This is by design - all DBMS act this was with auto-increment columns.
If they did not external referential integrity could be damaged. For a simple example of this, imagine you are storing URLs for a shortening service using an auto-increment column as the key. You don't know if the shortened URL has been given out to anyone yet, and the database certainly doesn't, so reusing ID 1234 could result in someone's poor granny visiting somenastypornsite.xxx instead of loverlyknitting.org when she clicks http://shortthi.ng/1234 in an old email, instead of getting a "sorry but this link no longer exists in our records" message.
Also if you reset the increment after deleting the last item, will you also be going through all the work (or expecting the database to) of renumbering everything after the 5th item of 5 million when the 5th item is removed? complete with changes to other tables where their are foreign key constraints pointing at the increment column? Such extra work could get very expensive IO-wise.
If you do reset the increment point after deleting the last item, do be very very careful of your transaction isolation levels: You might reset it just as another transaction makes use of the value, leading to errors (or worse, silent failures), unless you make sure that your action is fully 100% isolated.

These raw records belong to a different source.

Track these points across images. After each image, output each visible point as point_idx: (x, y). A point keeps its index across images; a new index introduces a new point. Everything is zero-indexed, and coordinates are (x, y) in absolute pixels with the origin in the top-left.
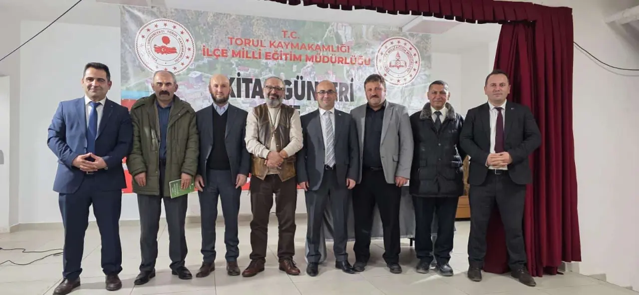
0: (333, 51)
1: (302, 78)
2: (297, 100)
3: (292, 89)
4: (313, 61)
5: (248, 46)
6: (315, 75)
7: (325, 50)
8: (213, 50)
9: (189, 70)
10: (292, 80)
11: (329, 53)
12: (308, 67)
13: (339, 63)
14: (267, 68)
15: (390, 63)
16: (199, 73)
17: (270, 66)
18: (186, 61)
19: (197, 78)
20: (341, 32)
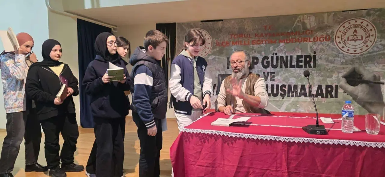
0: (299, 34)
1: (276, 54)
2: (273, 68)
3: (269, 61)
4: (284, 43)
5: (241, 38)
6: (286, 51)
7: (293, 34)
8: (222, 42)
9: (209, 55)
10: (270, 56)
11: (296, 36)
12: (281, 47)
13: (304, 42)
14: (253, 49)
15: (348, 38)
16: (214, 56)
17: (255, 48)
18: (207, 50)
19: (213, 59)
20: (306, 21)
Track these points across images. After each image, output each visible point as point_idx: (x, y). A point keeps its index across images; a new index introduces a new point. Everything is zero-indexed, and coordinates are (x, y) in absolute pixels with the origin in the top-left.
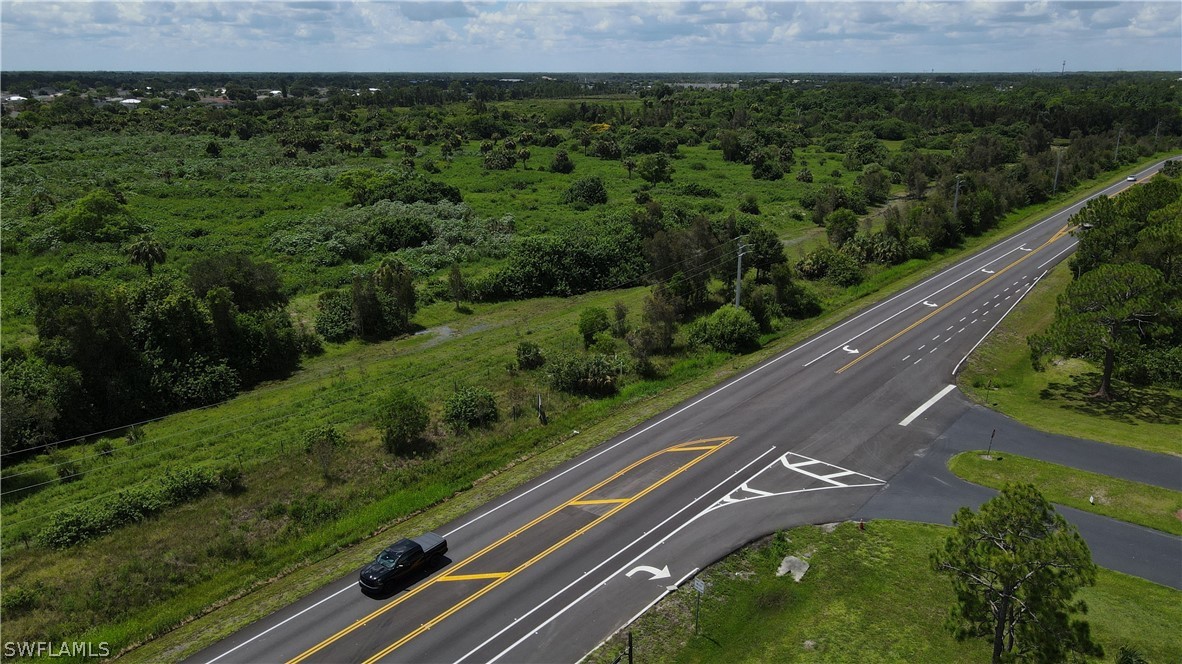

I generally recommend people working with databases read "SQL Antipatterns" which has a chapter on this issue named "Psuedo-Key Neat Freaks" (which covers the matter in a friendlier manner than the chapter title may imply to some!). Essentially, if the value has meaning beyond being a key (or at most carrying insert order information) then it probably should not be an auto-incrementing column, and if it does have no meaning beyond being a key (or at most carrying insert order information) then gaps should not matter.